Actually, President Obama has been very clear by saying that Afghanistan is a war of necessity. He doesn't say that he was dealt this hand. He's always said -- and even during this campaign -- that's where we should have been. And so I don't think that he can blame his predecessor and say he was dealt that hand.
GWEN IFILL: Let me attempt to move on, because there are a lot -- a lot more I want...
REP. NITA LOWEY: Can I just clarify?
Footing the bill?
GWEN IFILL: Well, let me just move on to this one next point, because I asked you, Ms. Lowey, about what your Democratic colleagues have said. And I now want to ask Ms. Ros-Lehtinen the same question about some of the criticisms from some of your Republican colleagues.
They have said this costs too much. I think that the price tag put on this today was $25 billion to $30 billion in 2010. How should the administration be paying for this?
REP. ILEANA ROS-LEHTINEN: Well, and not only is it costly in terms of dollars. It's costly in something that -- to which we cannot assign a monetary figure. And that's lives lost. It's our treasure. It's our best and brightest. So, that's a -- that's a far greater cast than a million and a billion and a trillion. That's something that is irreplaceable.
And we will have some honest discussions about how we are going to be paying for this. But it's -- it's interesting that, when it comes to other domestic issues, the cost of those issues are not as important. But, when it comes to national security, all of the sudden, folks on the other side of the aisle become deficit hawks and -- and want to be very careful about paying for it.
I do want to be conscious of the deficit as well. But I want to do that for domestic concerns as well. I wish that there were that carryover for -- for all aspects of our spending priorities.
GWEN IFILL: I want to ask you both briefly one final questions. And that is, one of the words, the terms that people run away from in this debate is nation-building.
I will start you with, Ms. Lowey.
And then you can have the final word, Ms. Ros-Lehtinen.
How do we know the difference between nation-building and how -- and -- and finishing the job?
REP. NITA LOWEY: Well, I have to make it very clear that we don't expect that, at the end of this process, we're going to have a United States of America in Afghanistan and that all their institutions will function as the way we would like to see them function.
But it's very important that the government in Afghanistan take hold of the corruption issue, work with the provincial governments, trying to establish a parliament that has some authority, and bring some confidence to the average person in Afghanistan that corruption isn't rampant.
We have to worry about the fact that the average person is out of work, isn't educated, and the government has to build that confidence. And it may not be a perfect nation, but we have to move it in the right direction.
And we have appropriated $2.7 billion for economic development. Until this point, the total number is about $14 billion. So, we have a lot of work to do. And the president will have to present a persuasive case to the American people.
GWEN IFILL: Ms.
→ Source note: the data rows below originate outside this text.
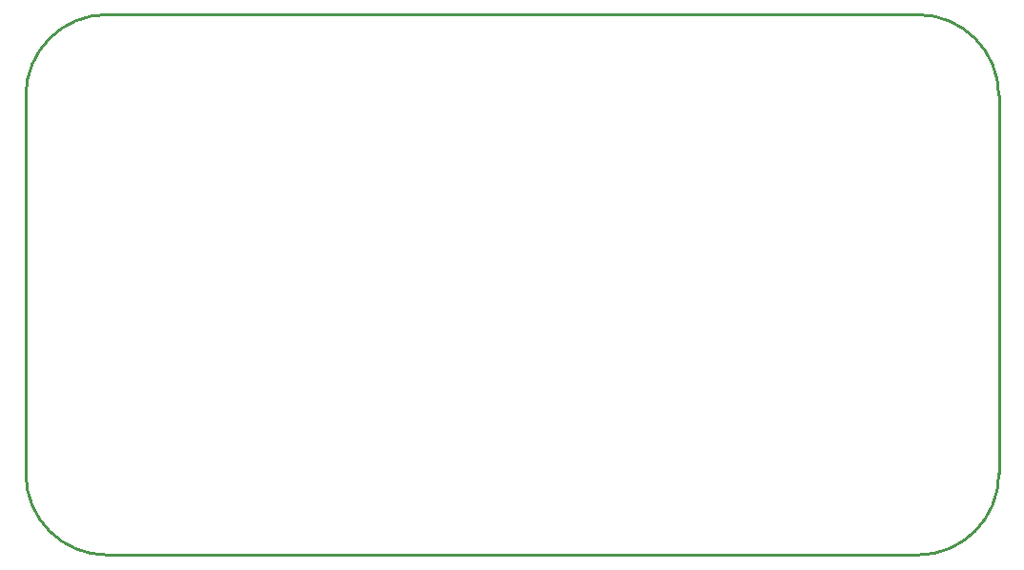
<source format=gko>
G04 Layer: BoardOutlineLayer*
G04 EasyEDA v6.5.22, 2022-12-06 12:39:29*
G04 c6db78ffc0bd48839a298bbcf34fffd3,807727dff0ce494184415f470db24245,10*
G04 Gerber Generator version 0.2*
G04 Scale: 100 percent, Rotated: No, Reflected: No *
G04 Dimensions in millimeters *
G04 leading zeros omitted , absolute positions ,4 integer and 5 decimal *
%FSLAX45Y45*%
%MOMM*%

%ADD10C,0.2540*%
D10*
X1419997Y6299987D02*
G01*
X8619982Y6299987D01*
X699998Y2219995D02*
G01*
X699998Y5579988D01*
X8619982Y1499996D02*
G01*
X1419997Y1499996D01*
X9339981Y5579988D02*
G01*
X9339981Y2219995D01*
G75*
G01*
X8619983Y6299987D02*
G02*
X9339981Y5579989I0J-719998D01*
G75*
G01*
X9339981Y2219996D02*
G02*
X8619983Y1499997I-719998J0D01*
G75*
G01*
X1419997Y1499997D02*
G02*
X699999Y2219996I0J719999D01*
G75*
G01*
X699999Y5579989D02*
G02*
X1419997Y6299987I719998J0D01*

%LPD*%
M02*

</source>
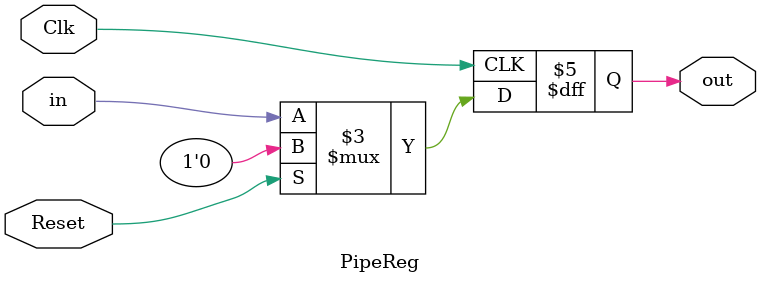
<source format=v>
`timescale 1ns / 1ps


module PipeReg #(parameter WIDTH=1)(Clk, Reset, in, out);
    
    input wire Clk, Reset;
    input [WIDTH-1:0] in;
    
    output reg [WIDTH-1:0] out;
    
    
     always@(posedge Clk) begin
        if(Reset) begin
            out <= {WIDTH{1'b0}};
        end else begin 
            out <= in; 
        end
	      
	end
	
	
endmodule

</source>
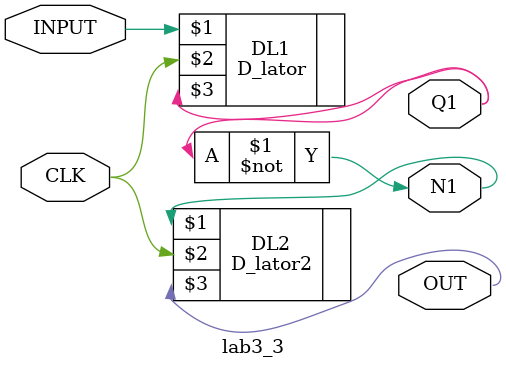
<source format=v>
`timescale 1ns / 1ps


module lab3_3(
    input INPUT,CLK,
    output wire Q1,N1,OUT
    );
    D_lator DL1(INPUT,CLK,Q1);
    D_lator2 DL2(N1,CLK,OUT);
    not #17 un1(N1,Q1);
    
endmodule

</source>
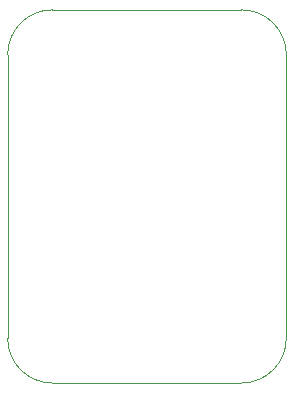
<source format=gm1>
%TF.GenerationSoftware,KiCad,Pcbnew,4.0.4+e1-6308~48~ubuntu16.04.1-stable*%
%TF.CreationDate,2016-12-13T12:40:13-08:00*%
%TF.ProjectId,4x3-CR2032-Battery,3478332D4352323033322D4261747465,rev?*%
%TF.FileFunction,Profile,NP*%
%FSLAX46Y46*%
G04 Gerber Fmt 4.6, Leading zero omitted, Abs format (unit mm)*
G04 Created by KiCad (PCBNEW 4.0.4+e1-6308~48~ubuntu16.04.1-stable) date Tue Dec 13 12:40:13 2016*
%MOMM*%
%LPD*%
G01*
G04 APERTURE LIST*
%ADD10C,0.350000*%
%ADD11C,0.100000*%
G04 APERTURE END LIST*
D10*
D11*
X135100000Y-89900000D02*
X135100000Y-113900000D01*
X158700000Y-89900000D02*
X158700000Y-113900000D01*
X138900000Y-86100000D02*
X154900000Y-86100000D01*
X138900000Y-86100000D02*
G75*
G03X135100000Y-89900000I0J-3800000D01*
G01*
X158700000Y-89900000D02*
G75*
G03X154900000Y-86100000I-3800000J0D01*
G01*
X154900000Y-117700000D02*
G75*
G03X158700000Y-113900000I0J3800000D01*
G01*
X135100000Y-113900000D02*
G75*
G03X138900000Y-117700000I3800000J0D01*
G01*
X138900000Y-117700000D02*
X154900000Y-117700000D01*
M02*

</source>
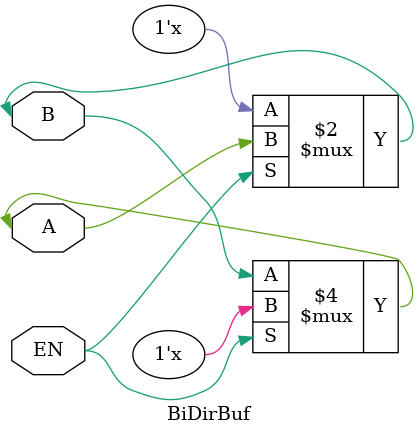
<source format=v>

module BiDirBuf (A,B,EN);
inout A,B;
input EN;

assign B = (EN == 1'b1) ? A : 1'bZ;
assign A = (EN == 1'b0) ? B : 1'bZ;

endmodule

</source>
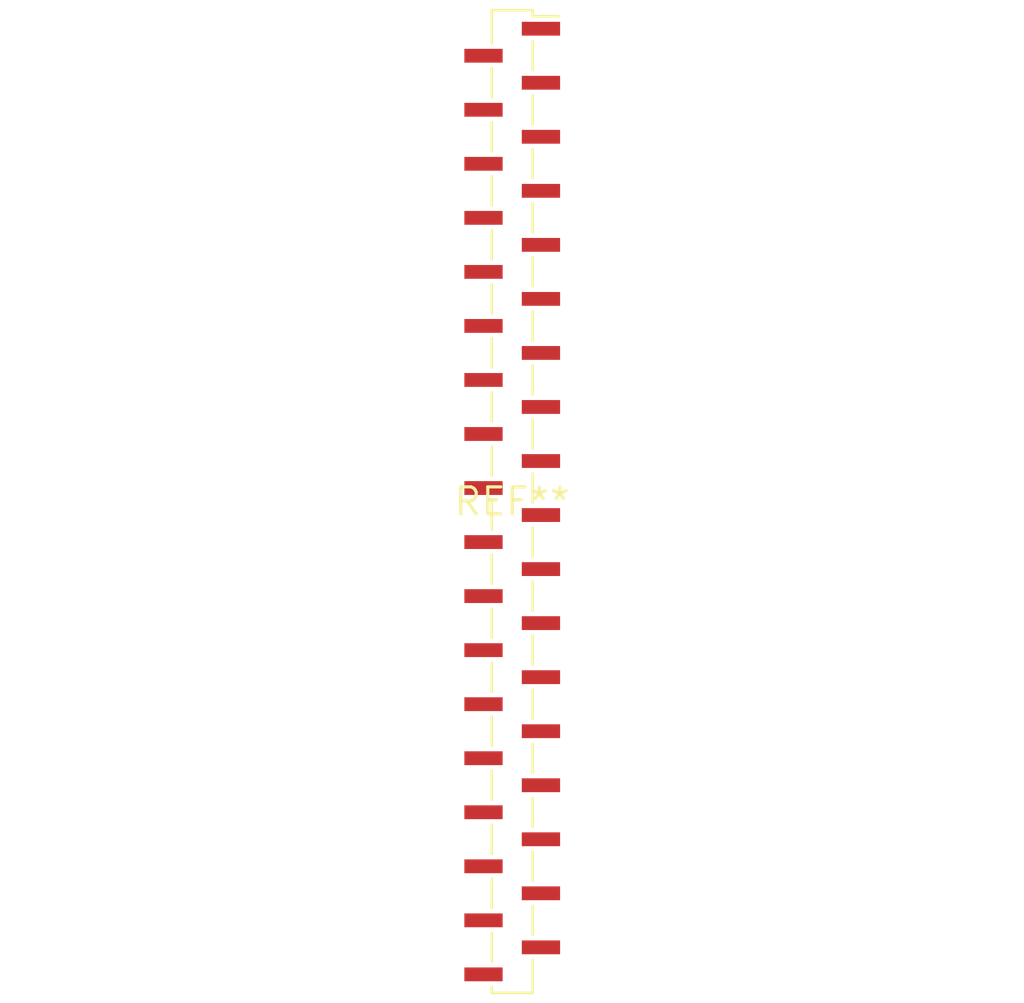
<source format=kicad_pcb>
(kicad_pcb (version 20240108) (generator pcbnew)

  (general
    (thickness 1.6)
  )

  (paper "A4")
  (layers
    (0 "F.Cu" signal)
    (31 "B.Cu" signal)
    (32 "B.Adhes" user "B.Adhesive")
    (33 "F.Adhes" user "F.Adhesive")
    (34 "B.Paste" user)
    (35 "F.Paste" user)
    (36 "B.SilkS" user "B.Silkscreen")
    (37 "F.SilkS" user "F.Silkscreen")
    (38 "B.Mask" user)
    (39 "F.Mask" user)
    (40 "Dwgs.User" user "User.Drawings")
    (41 "Cmts.User" user "User.Comments")
    (42 "Eco1.User" user "User.Eco1")
    (43 "Eco2.User" user "User.Eco2")
    (44 "Edge.Cuts" user)
    (45 "Margin" user)
    (46 "B.CrtYd" user "B.Courtyard")
    (47 "F.CrtYd" user "F.Courtyard")
    (48 "B.Fab" user)
    (49 "F.Fab" user)
    (50 "User.1" user)
    (51 "User.2" user)
    (52 "User.3" user)
    (53 "User.4" user)
    (54 "User.5" user)
    (55 "User.6" user)
    (56 "User.7" user)
    (57 "User.8" user)
    (58 "User.9" user)
  )

  (setup
    (pad_to_mask_clearance 0)
    (pcbplotparams
      (layerselection 0x00010fc_ffffffff)
      (plot_on_all_layers_selection 0x0000000_00000000)
      (disableapertmacros false)
      (usegerberextensions false)
      (usegerberattributes false)
      (usegerberadvancedattributes false)
      (creategerberjobfile false)
      (dashed_line_dash_ratio 12.000000)
      (dashed_line_gap_ratio 3.000000)
      (svgprecision 4)
      (plotframeref false)
      (viasonmask false)
      (mode 1)
      (useauxorigin false)
      (hpglpennumber 1)
      (hpglpenspeed 20)
      (hpglpendiameter 15.000000)
      (dxfpolygonmode false)
      (dxfimperialunits false)
      (dxfusepcbnewfont false)
      (psnegative false)
      (psa4output false)
      (plotreference false)
      (plotvalue false)
      (plotinvisibletext false)
      (sketchpadsonfab false)
      (subtractmaskfromsilk false)
      (outputformat 1)
      (mirror false)
      (drillshape 1)
      (scaleselection 1)
      (outputdirectory "")
    )
  )

  (net 0 "")

  (footprint "PinSocket_1x36_P1.27mm_Vertical_SMD_Pin1Right" (layer "F.Cu") (at 0 0))

)

</source>
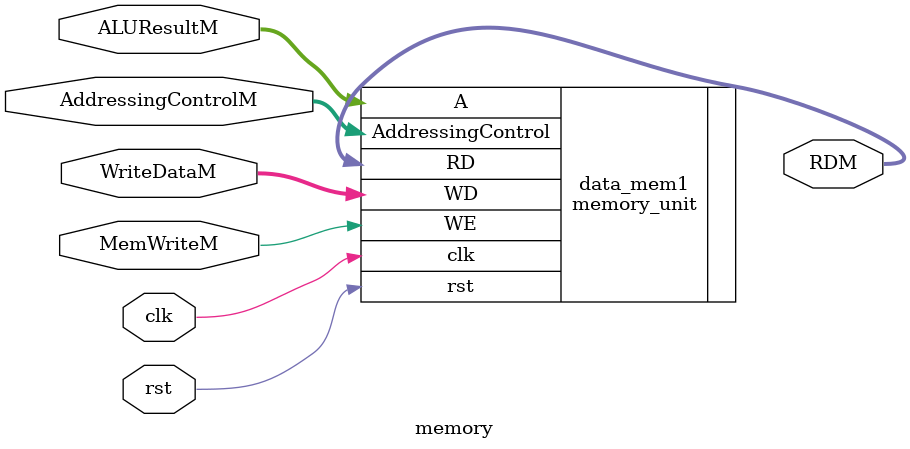
<source format=sv>
module memory(

input logic        clk,
input logic        rst,
input logic        MemWriteM, 
input logic [31:0] ALUResultM,
input logic [31:0] WriteDataM,
input logic [2:0]  AddressingControlM,

output logic [31:0] RDM

);

memory_unit data_mem1(

    .clk(clk),
    .rst(rst),
    .WE(MemWriteM),
    .A(ALUResultM),
    .WD(WriteDataM),
    .AddressingControl(AddressingControlM),
    .RD(RDM)

);

endmodule

</source>
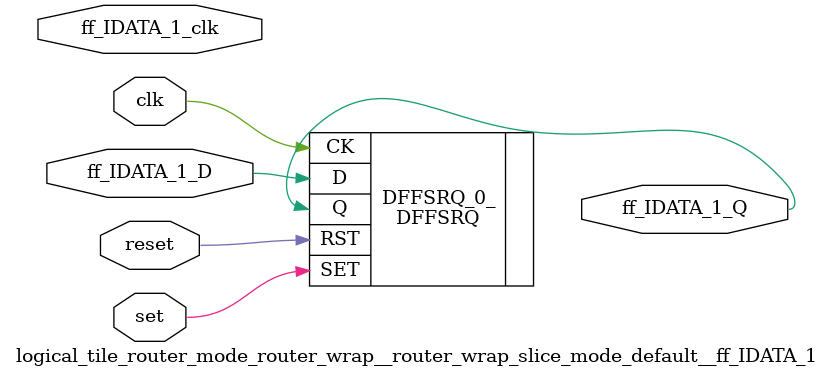
<source format=v>
`default_nettype none

module logical_tile_router_mode_router_wrap__router_wrap_slice_mode_default__ff_IDATA_1(set,
                                                                                        reset,
                                                                                        clk,
                                                                                        ff_IDATA_1_D,
                                                                                        ff_IDATA_1_Q,
                                                                                        ff_IDATA_1_clk);
//----- GLOBAL PORTS -----
input [0:0] set;
//----- GLOBAL PORTS -----
input [0:0] reset;
//----- GLOBAL PORTS -----
input [0:0] clk;
//----- INPUT PORTS -----
input [0:0] ff_IDATA_1_D;
//----- OUTPUT PORTS -----
output [0:0] ff_IDATA_1_Q;
//----- CLOCK PORTS -----
input [0:0] ff_IDATA_1_clk;

//----- BEGIN wire-connection ports -----
wire [0:0] ff_IDATA_1_D;
wire [0:0] ff_IDATA_1_Q;
wire [0:0] ff_IDATA_1_clk;
//----- END wire-connection ports -----


//----- BEGIN Registered ports -----
//----- END Registered ports -----



// ----- BEGIN Local short connections -----
// ----- END Local short connections -----
// ----- BEGIN Local output short connections -----
// ----- END Local output short connections -----

	DFFSRQ DFFSRQ_0_ (
		.SET(set),
		.RST(reset),
		.CK(clk),
		.D(ff_IDATA_1_D),
		.Q(ff_IDATA_1_Q));

endmodule
// ----- END Verilog module for logical_tile_router_mode_router_wrap__router_wrap_slice_mode_default__ff_IDATA_1 -----

//----- Default net type -----
`default_nettype wire




</source>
Ros-Lehtinen, do you see a persuasive case being made for or against nation-building as a part of the solution?
REP. ILEANA ROS-LEHTINEN: Well, I think that -- that our fighting men and women, the best troops that any nation could have, are doing the job that they're assigned to do. And they're not there to -- to nation-build.
They're there to -- to make sure that every population area is safe, secure, that we hold it, that we train the troops to hold on to their successes. And -- and I congratulate those troops. They're the ones that are going to make this mission a reality and a success. And they will do what their commander in chief, President Obama, asks for them to do.
GWEN IFILL: All right.
REP. ILEANA ROS-LEHTINEN: And they want to know that our nation supports them in their mission. That's important.
GWEN IFILL: Ileana Ros-Lehtinen, Republican, Nita Lowey, Democrat, thank you both very much.
REP. ILEANA ROS-LEHTINEN: Thank you.